Au-delà d’une gouvernance partagée entre les directions RSE et Finance, l’apport de la finance est aussi méthodologique. La construction du budget carbone doit s’appuyer sur les règles de gestion de la finance afin de permettre un pilotage des émissions fin et solide. Le budget carbone doit donner une vision anticipée des émissions à venir tout en incluant les ambitions de décarbonation de l’entreprise sur l’année, cette vision doit être réconciliée en fin d’exercice pour s’assurer du respect ou non du budget fixé. Pour ce faire, des pratiques de « contrôle de gestion carbone » doivent voir le jour afin d’estimer les atterrissages de budget carbone, porter une analyse des écarts éventuels avec le budget afin de permettre des prises de décisions éclairées.
Une fois le budget carbone défini, il est alloué aux différentes directions ou Business Units en charge de le respecter au même titre que leur budget monétaire. Chaque direction ou business unit est ainsi rendue responsable de l’empreinte de son activité et des actions pour limiter celle-ci. La direction RSE a ici un rôle important pour guider des référents au sein de ces directions et Business Units en leur suggérant des leviers à mettre en place et en les aidant au décryptage des activités ayant un impact significatif. En effet, la direction RSE et l’équipe budget carbone conservent un rôle de consolidation des éléments du budget carbone et de connaissance des différents postes de celui-ci.

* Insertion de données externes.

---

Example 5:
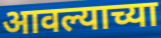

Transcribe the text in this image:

आवल्याच्या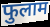
फुलामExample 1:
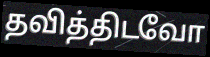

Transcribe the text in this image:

தவித்திடவோ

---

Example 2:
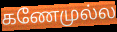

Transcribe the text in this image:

கணேமுல்ல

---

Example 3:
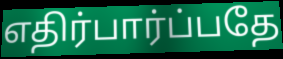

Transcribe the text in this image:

எதிர்பார்ப்பதே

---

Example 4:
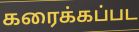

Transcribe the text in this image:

கரைக்கப்பட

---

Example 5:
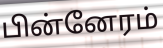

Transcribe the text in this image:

பின்னேரம்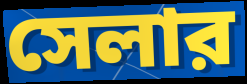
সেলারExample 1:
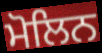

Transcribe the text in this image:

ਮੋਲਿਨ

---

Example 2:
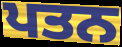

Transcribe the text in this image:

ਪਤਨ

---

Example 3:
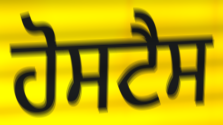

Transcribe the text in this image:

ਹੋਸਟੈਸ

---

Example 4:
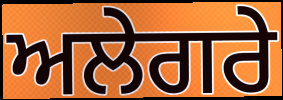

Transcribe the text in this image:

ਅਲੇਗਰੇ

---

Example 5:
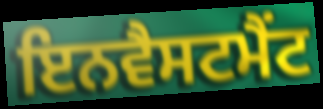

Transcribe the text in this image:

ਇਨਵੈਸਟਮੈਂਟ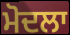
ਮੋਦਲਾ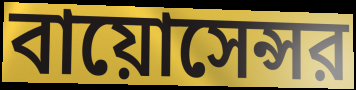
বায়োসেন্সরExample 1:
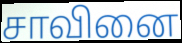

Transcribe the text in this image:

சாவினை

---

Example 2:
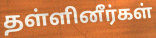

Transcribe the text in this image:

தள்ளினீர்கள்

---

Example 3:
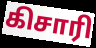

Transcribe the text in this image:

கிசாரி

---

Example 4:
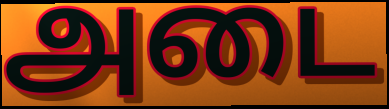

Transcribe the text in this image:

அடை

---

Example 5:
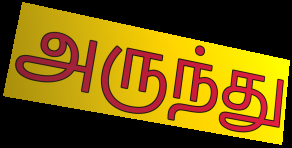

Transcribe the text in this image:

அருந்து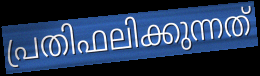
പ്രതിഫലിക്കുന്നത്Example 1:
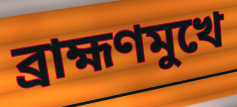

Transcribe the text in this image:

ব্রাহ্মণমুখে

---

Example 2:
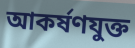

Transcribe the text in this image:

আকর্ষণযুক্ত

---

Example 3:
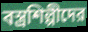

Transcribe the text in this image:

বস্ত্রশিল্পীদের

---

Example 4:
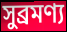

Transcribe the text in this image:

সুব্রমণ্য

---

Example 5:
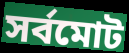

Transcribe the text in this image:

সর্বমোট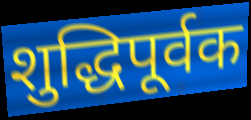
शुद्धिपूर्वक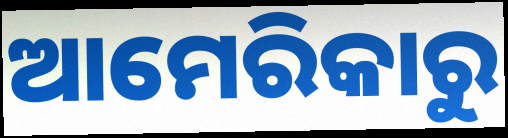
ଆମେରିକାରୁ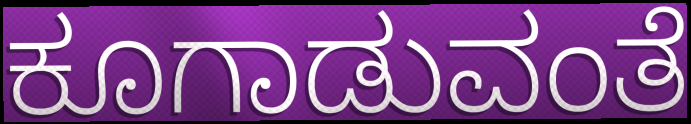
ಕೂಗಾಡುವಂತೆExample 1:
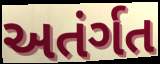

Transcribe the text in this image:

અતંર્ગત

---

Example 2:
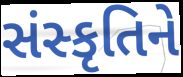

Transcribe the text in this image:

સંસ્કૃતિને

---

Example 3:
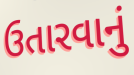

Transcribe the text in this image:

ઉતારવાનું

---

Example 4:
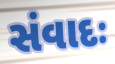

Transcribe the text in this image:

સંવાદઃ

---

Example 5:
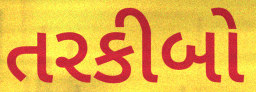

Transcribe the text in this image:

તરકીબોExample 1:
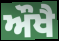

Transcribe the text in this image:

ਔਖੈ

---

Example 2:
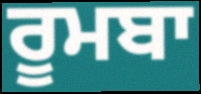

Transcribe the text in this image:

ਰੂਮਬਾ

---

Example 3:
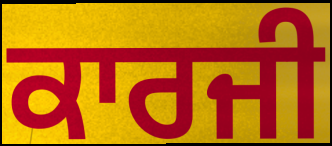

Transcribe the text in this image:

ਕਾਰਜੀ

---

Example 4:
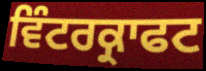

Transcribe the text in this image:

ਵਿੰਟਰਕ੍ਰਾਫਟ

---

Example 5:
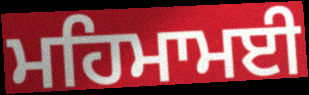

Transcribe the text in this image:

ਮਹਿਮਾਮਈ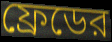
ফ্রেডের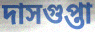
দাসগুপ্তা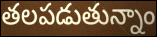
తలపడుతున్నాంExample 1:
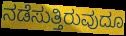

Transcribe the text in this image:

ನಡೆಸುತ್ತಿರುವುದೂ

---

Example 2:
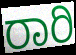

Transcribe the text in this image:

ರಾರಿ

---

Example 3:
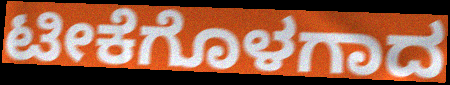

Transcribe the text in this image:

ಟೀಕೆಗೊಳಗಾದ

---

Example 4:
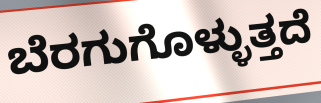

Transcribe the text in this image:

ಬೆರಗುಗೊಳ್ಳುತ್ತದೆ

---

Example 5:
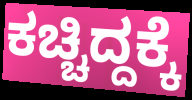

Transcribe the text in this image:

ಕಚ್ಚಿದ್ದಕ್ಕೆ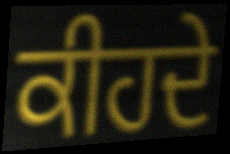
ਕੀਹਦੇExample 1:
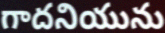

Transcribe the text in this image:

గాదనియును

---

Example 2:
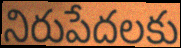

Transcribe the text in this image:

నిరుపేదలకు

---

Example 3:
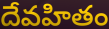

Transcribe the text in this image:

దేవహితం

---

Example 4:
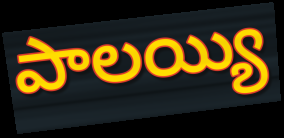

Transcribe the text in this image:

పాలయ్యి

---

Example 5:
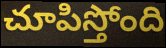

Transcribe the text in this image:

చూపిస్తోంది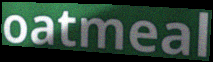
oatmeal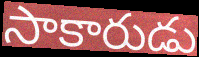
సాకారుడుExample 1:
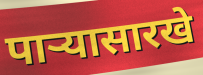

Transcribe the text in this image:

पाऱ्यासारखे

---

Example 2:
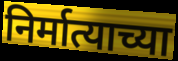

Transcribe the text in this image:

निर्मात्याच्या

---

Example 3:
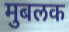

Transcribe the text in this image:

मुबलक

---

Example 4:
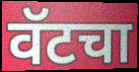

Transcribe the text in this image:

वॅटचा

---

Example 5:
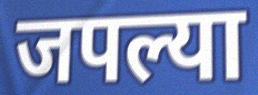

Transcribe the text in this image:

जपल्या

Dans les émissions comptabilisées en Scope 3 (Emissions indirectes), les achats de biens et services sont de manière récurrente un poste très important. Agir sur les émissions générées par ses achats, c’est agir sur ses fournisseurs. Qui de mieux placé que le département Achats pour aller au contact de ces fournisseurs et impulser des démarches de décarbonation chez ceux-ci ? Tout l’enjeu ici réside dans la création d’alliances et de synergies avec les fournisseurs de l’écosystème afin de travailler conjointement à la réduction des émissions carbones.
Comment déployer le budget carbone dans ses équipes ?
La mise en place d’un dispositif permettant le pilotage d’un budget carbone est un projet de transformation conséquent. Le carbone devient un indicateur de pilotage objectivé et piloté avec la même rigueur que le budget financier. Afin d’assurer un déploiement efficace, une équipe centrale composée de compétences financières et carbones doit être responsable de la notification et du pilotage du budget carbone sur le ou les premiers exercices. Cette équipe centrale devra par ailleurs sensibiliser les différentes directions pour les responsabiliser en les intégrant progressivement au processus de pilotage budget carbone.
Pour aller plus loin dans le rapprochement euro / carbone, certaines entreprises mettent en place un « prix interne du carbone », ou PIC. A noter que ce dispositif peut se présenter sous différentes formes. Par exemple en intégrant un « malus » dans le ROI des projets les plus polluants dès la phase d’étude et/ou en constituant un fond pour investir dans des projets à impact. Ce PIC peut donc venir en complément du budget carbone afin de se doter de moyens pour tenir les objectifs fixés.